Maximum-Likelihood tree of Ad 41 variants. The first tree on the left was inferred using concatenated hexon, small fiber and long fiber protein coding gene sequences extracted from 59 Ad41 complete genomes present in GenBank. The tree was inferred using IQ-Tree 1.6.12. with the best substitution model selected for each of the partitions using ModelFinder. The remaining trees are of hexon (K3P+I substitution model), small fiber (HKY+F substitution model) and long fiber (HKY+F substitution model) protein coding gene sequences extracted from 59 Ad41 complete genomes present in GenBank. These trees were also inferred using IQ-Tree 1.6.12. with the best substitution model selected using ModelFinder. Bootstrap values are shown if greater than 50%. Sequences of interest are color-coded to highlight phylogeny violations between the different trees.

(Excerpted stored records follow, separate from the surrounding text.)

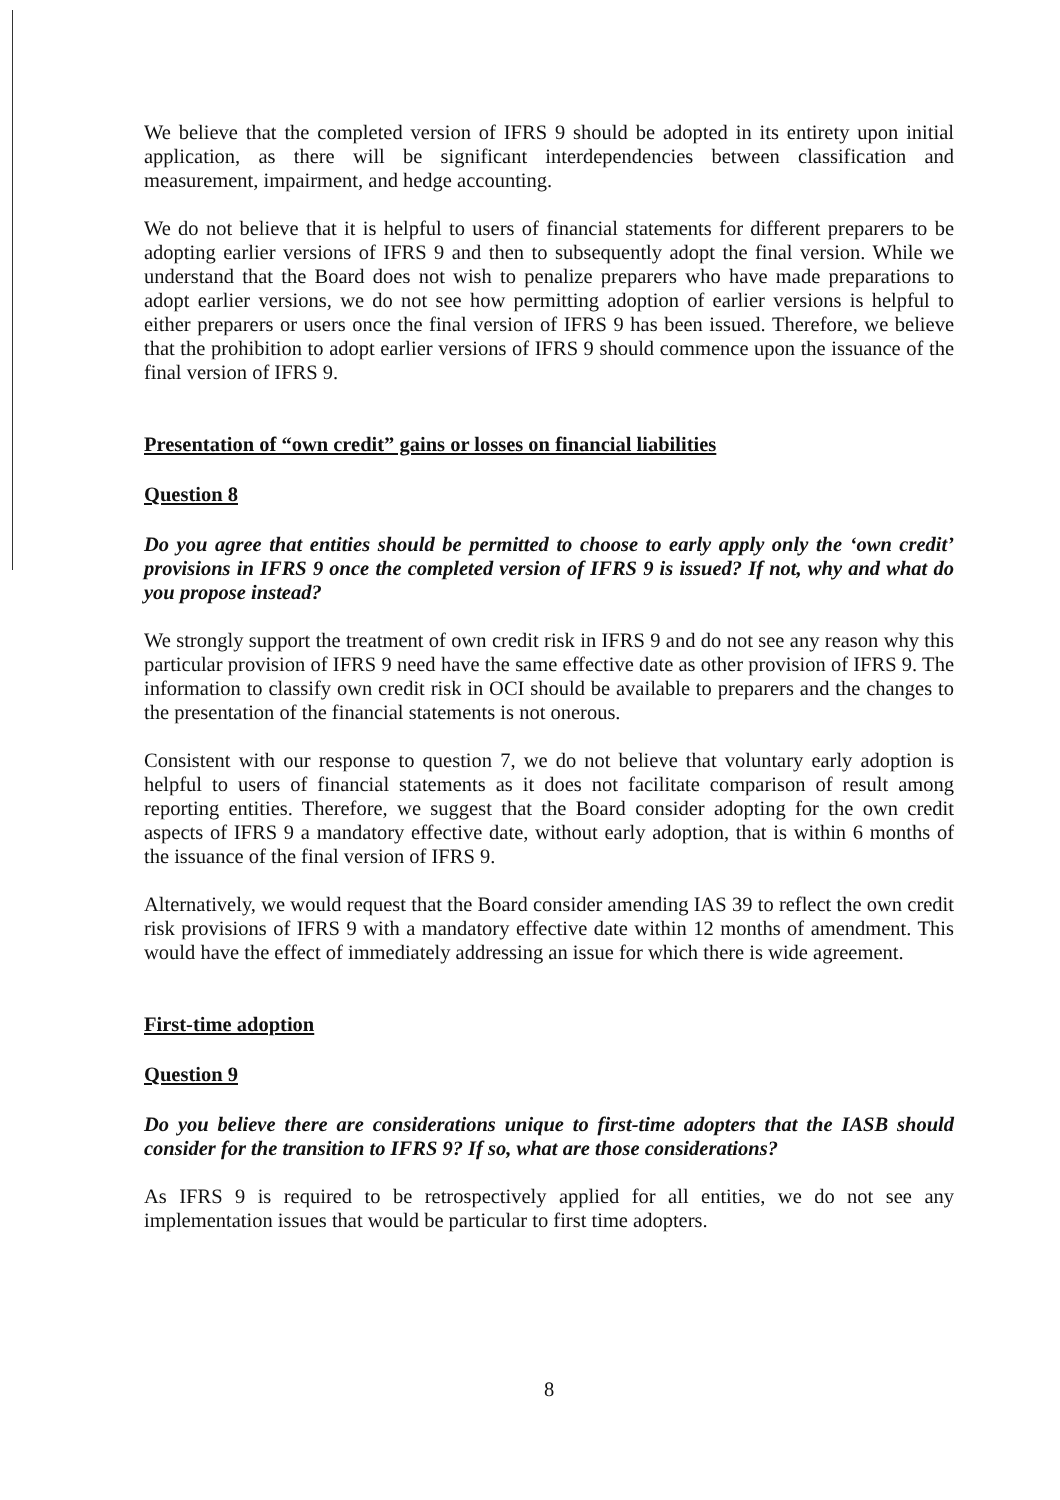We believe that the completed version of IFRS 9 should be adopted in its entirety upon initial application, as there will be significant interdependencies between classification and measurement, impairment, and hedge accounting.
We do not believe that it is helpful to users of financial statements for different preparers to be adopting earlier versions of IFRS 9 and then to subsequently adopt the final version. While we understand that the Board does not wish to penalize preparers who have made preparations to adopt earlier versions, we do not see how permitting adoption of earlier versions is helpful to either preparers or users once the final version of IFRS 9 has been issued. Therefore, we believe that the prohibition to adopt earlier versions of IFRS 9 should commence upon the issuance of the final version of IFRS 9.
Presentation of “own credit” gains or losses on financial liabilities
Question 8
Do you agree that entities should be permitted to choose to early apply only the ‘own credit’ provisions in IFRS 9 once the completed version of IFRS 9 is issued? If not, why and what do you propose instead?
We strongly support the treatment of own credit risk in IFRS 9 and do not see any reason why this particular provision of IFRS 9 need have the same effective date as other provision of IFRS 9. The information to classify own credit risk in OCI should be available to preparers and the changes to the presentation of the financial statements is not onerous.
Consistent with our response to question 7, we do not believe that voluntary early adoption is helpful to users of financial statements as it does not facilitate comparison of result among reporting entities. Therefore, we suggest that the Board consider adopting for the own credit aspects of IFRS 9 a mandatory effective date, without early adoption, that is within 6 months of the issuance of the final version of IFRS 9.
Alternatively, we would request that the Board consider amending IAS 39 to reflect the own credit risk provisions of IFRS 9 with a mandatory effective date within 12 months of amendment. This would have the effect of immediately addressing an issue for which there is wide agreement.
First-time adoption
Question 9
Do you believe there are considerations unique to first-time adopters that the IASB should consider for the transition to IFRS 9? If so, what are those considerations?
As IFRS 9 is required to be retrospectively applied for all entities, we do not see any implementation issues that would be particular to first time adopters.
8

The seven variant profiles of hexon genes recovered from the concentrates analyzed in this study were very dynamic, containing between one and 22 amino acid substitutions that formed seven distinct patterns (H1-H7) (Table 4). Only in the January 2020 sample did the hexon gene variant profile of FTS match the filtrate. In all other months in season 1 they were different (Figure 8).
Figure 8:

Hexon gene variants identified in different fractions of WW from October 2019 to March 2020. Please note that FTS from March 2020 had Ad41 present based on 2nd round PCR result (Figure S2c). However, only assay 7 (which captures short and long fiber coding region but not hexon) worked in the first-round assay (Figure S1).

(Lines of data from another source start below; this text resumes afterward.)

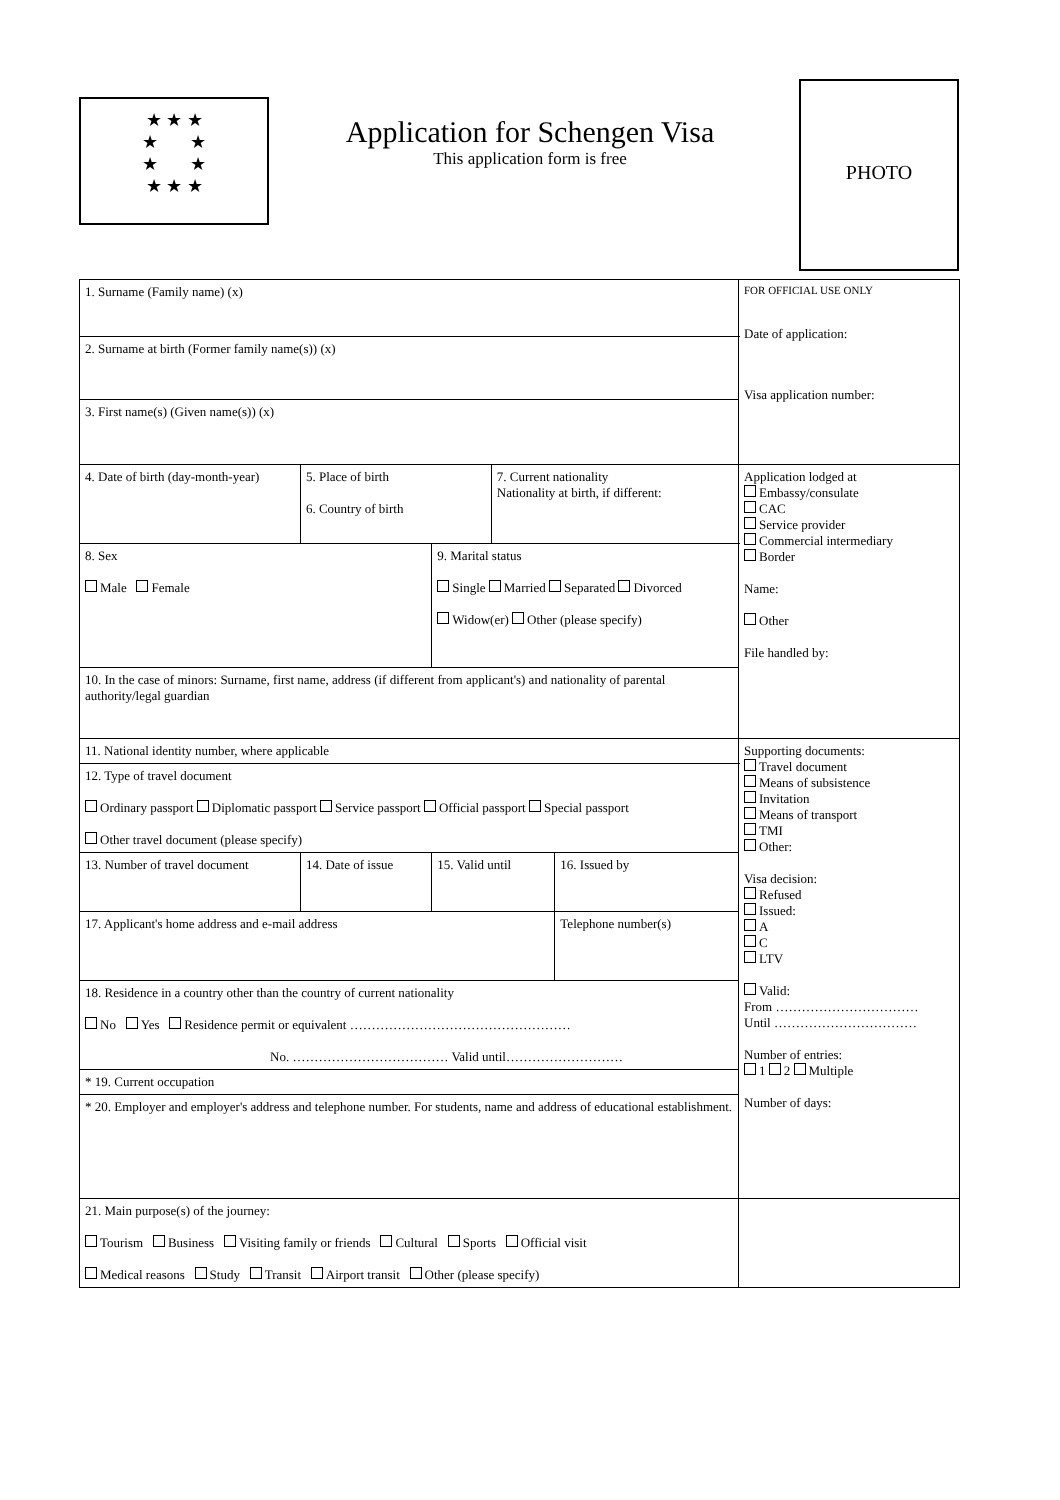★ ★ ★
★ ★
★ ★
★ ★ ★
Application for Schengen Visa
This application form is free
PHOTO
| 1. Surname (Family name) (x) | | | | | FOR OFFICIAL USE ONLY Date of application: Visa application number: |
| 2. Surname at birth (Former family name(s)) (x) | | | | | |
| 3. First name(s) (Given name(s)) (x) | | | | | |
| 4. Date of birth (day-month-year) | 5. Place of birth 6. Country of birth | | 7. Current nationality Nationality at birth, if different: | | Application lodged at Embassy/consulate CAC Service provider Commercial intermediary Border Name: Other File handled by: |
| 8. Sex Male Female | | 9. Marital status Single Married Separated Divorced Widow(er) Other (please specify) | | | |
| 10. In the case of minors: Surname, first name, address (if different from applicant's) and nationality of parental authority/legal guardian | | | | | |
| 11. National identity number, where applicable | | | | | Supporting documents: Travel document Means of subsistence Invitation Means of transport TMI Other: Visa decision: Refused Issued: A C LTV Valid: From …………………………… Until …………………………… Number of entries: 1 2 Multiple Number of days: |
| 12. Type of travel document Ordinary passport Diplomatic passport Service passport Official passport Special passport Other travel document (please specify) | | | | | |
| 13. Number of travel document | 14. Date of issue | 15. Valid until | | 16. Issued by | |
| 17. Applicant's home address and e-mail address | | | | Telephone number(s) | |
| 18. Residence in a country other than the country of current nationality No Yes Residence permit or equivalent …………………………………………… No. ……………………………… Valid until……………………… | | | | | |
| * 19. Current occupation | | | | | |
| * 20. Employer and employer's address and telephone number. For students, name and address of educational establishment. | | | | | |
| 21. Main purpose(s) of the journey: Tourism Business Visiting family or friends Cultural Sports Official visit Medical reasons Study Transit Airport transit Other (please specify) | | | | | |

Analysis of GenBank deposited data

To understand how the variant profiles found in WW in this study track with those present in variants publicly available in GenBank, we collected hexon gene complete coding sequences of the top 100 variants recovered from a GenBank search using MW567966 as the query. Precisely, 59 of the variants were extracted from complete genomes while the remaining 41 were not part of complete genomes but had the complete hexon coding sequence publicly available in GenBank. Phylogenetic and pairwise similarity analyses suggest the Ad41 hexon gene clustered into six (L1-L6) lineages (Figure 9). Intra-lineage divergence was less than 0.4% (Figure 3) and each lineage had a unique combination of amino acid substitutions (Table 4).
Figure 9:

Genetic characterization and similarity of Ad41 Hexon gene variants. Maximum-Likelihood tree and pairwise divergence analysis of Ad41 A) Hexon genes extracted from complete genomes in GenBank and B) top 100 hits of a BLASTn search of the GenBank database using MW567966 as the query sequence.

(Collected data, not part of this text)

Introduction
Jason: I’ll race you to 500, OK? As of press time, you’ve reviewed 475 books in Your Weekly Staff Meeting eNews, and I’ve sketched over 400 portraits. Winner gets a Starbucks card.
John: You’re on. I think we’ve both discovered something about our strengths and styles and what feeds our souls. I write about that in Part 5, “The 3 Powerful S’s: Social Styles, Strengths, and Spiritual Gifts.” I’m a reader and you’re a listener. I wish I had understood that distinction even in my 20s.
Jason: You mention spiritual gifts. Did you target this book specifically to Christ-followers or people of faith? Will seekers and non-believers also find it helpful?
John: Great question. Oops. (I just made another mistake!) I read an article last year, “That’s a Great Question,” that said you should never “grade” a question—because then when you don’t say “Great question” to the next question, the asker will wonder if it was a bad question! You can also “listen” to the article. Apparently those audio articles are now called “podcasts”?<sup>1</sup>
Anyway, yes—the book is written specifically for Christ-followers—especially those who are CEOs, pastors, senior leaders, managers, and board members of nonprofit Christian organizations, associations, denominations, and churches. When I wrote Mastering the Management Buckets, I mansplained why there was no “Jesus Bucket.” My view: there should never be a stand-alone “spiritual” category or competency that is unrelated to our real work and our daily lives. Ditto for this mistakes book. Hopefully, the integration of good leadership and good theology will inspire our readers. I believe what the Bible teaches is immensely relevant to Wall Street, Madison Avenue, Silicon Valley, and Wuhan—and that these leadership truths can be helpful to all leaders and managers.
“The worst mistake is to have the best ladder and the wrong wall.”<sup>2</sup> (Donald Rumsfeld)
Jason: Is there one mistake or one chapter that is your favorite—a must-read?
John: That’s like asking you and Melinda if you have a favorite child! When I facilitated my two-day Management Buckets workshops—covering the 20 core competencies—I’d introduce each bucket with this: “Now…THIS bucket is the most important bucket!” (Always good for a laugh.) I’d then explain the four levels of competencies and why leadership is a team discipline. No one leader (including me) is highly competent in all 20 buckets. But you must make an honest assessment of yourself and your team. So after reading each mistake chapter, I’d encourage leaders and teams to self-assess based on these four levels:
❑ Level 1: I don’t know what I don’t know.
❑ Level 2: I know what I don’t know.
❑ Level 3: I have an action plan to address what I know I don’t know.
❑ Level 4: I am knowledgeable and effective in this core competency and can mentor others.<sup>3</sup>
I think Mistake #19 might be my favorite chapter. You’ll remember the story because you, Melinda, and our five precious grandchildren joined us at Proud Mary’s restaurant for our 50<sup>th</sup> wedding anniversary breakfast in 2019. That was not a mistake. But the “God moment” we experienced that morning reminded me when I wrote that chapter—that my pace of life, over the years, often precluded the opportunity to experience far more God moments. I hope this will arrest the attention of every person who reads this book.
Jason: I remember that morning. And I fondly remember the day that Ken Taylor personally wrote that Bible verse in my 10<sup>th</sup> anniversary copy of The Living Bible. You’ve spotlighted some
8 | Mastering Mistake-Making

When we compared the amino acid variation profiles of hexon genes found in WW in this study with those from complete genomes in GenBank, we found that H1 = L1, H5 = L2, H3 is a subset of L3 and H7 = L5 + L6. We also found that the amino acid variation profiles H2, H4, and H6 were not represented in lineages 1–6 (Table 4). A comparison of phylogenetic trees generated independently for hexon, short fiber and long fiber from the 59 complete genomes showed phylogeny violation suggesting that recombination might be occurring between the hexon gene and the fiber genes (Figure 10), which are over 8kb apart. Particularly striking were the phylogenetic relationships of MG925783 (Iraq 2016), MK962807 (South-Africa 2009–2014), MK962808 (South-Africa 2009–2014), MW567963 (France 2018), and ON442330 (Germany 2022). In the hexon gene tree, MG925783 (Iraq 2016) is the only member of lineage 5 while the other four variants belong to two subclusters of lineage 1 (Figure 10). However, in the long fiber tree all five sequences form a distinct cluster (Figure 10). Similarly, the five sequences form a distinct cluster in the tree, made using concatenated (hexon-small fiber-long fiber) sequences (Figure 10). Further investigation showed that all five variants share a related long-fiber gene (with the characteristic 45 nucleotide [and consequently 15aa] deletion that results in the loss of one turn of the fiber shaft (Figure 11)). Interestingly, ON442330 does not cluster with the other four (MG925783, MK962807, MK962808, and MW567963) in the small fiber gene tree (Figure 10).
Figure 11:

Amino acid (aa) analysis of the long fiber of Ad41. A) alignment of a subset of sequences (amino acid 141–280) described in the phylogenetic trees (Figure 10). MG925783, MK962807, MK962808, MW567963 and ON442330 are highlighted in green. Please note the 15aa deletion (LAVGVNPPFTITDSG [black rectangular highlight]) flanked on the N and C termini by SM and LA, respectively. Also note the 45aa deletion (red rectangular highlight) in ON532820 (red highlight). B) A portion of the aa sequence of MG925783 highlighting in brown and yellow the region amplified by the 2nd PCR assay (Figure 1) and amino acids SM and LA (flanking the 15 aa deletion), respectively. Note that the first 45aa of the region amplified by the Ad41 2nd round PCR corresponds to the 45aa deletion in ON532820 suggesting that the assay will miss sequences with this deletion. C) ColabFold predicted structure of MG925783 long fiber monomer. Highlighted in red and yellow are the region amplified by the 2nd round PCR assay and the aa (SM and LA) flanking the 15aa deletion, respectively. D) ColabFold predicted trimeric structure of the c-terminal 200aa of long fiber consensus sequence recovered from October 2019 in this study. The portion of the long fiber shaft corresponding to the 15aa deletion is highlighted in pink and pointed to using a red arrow.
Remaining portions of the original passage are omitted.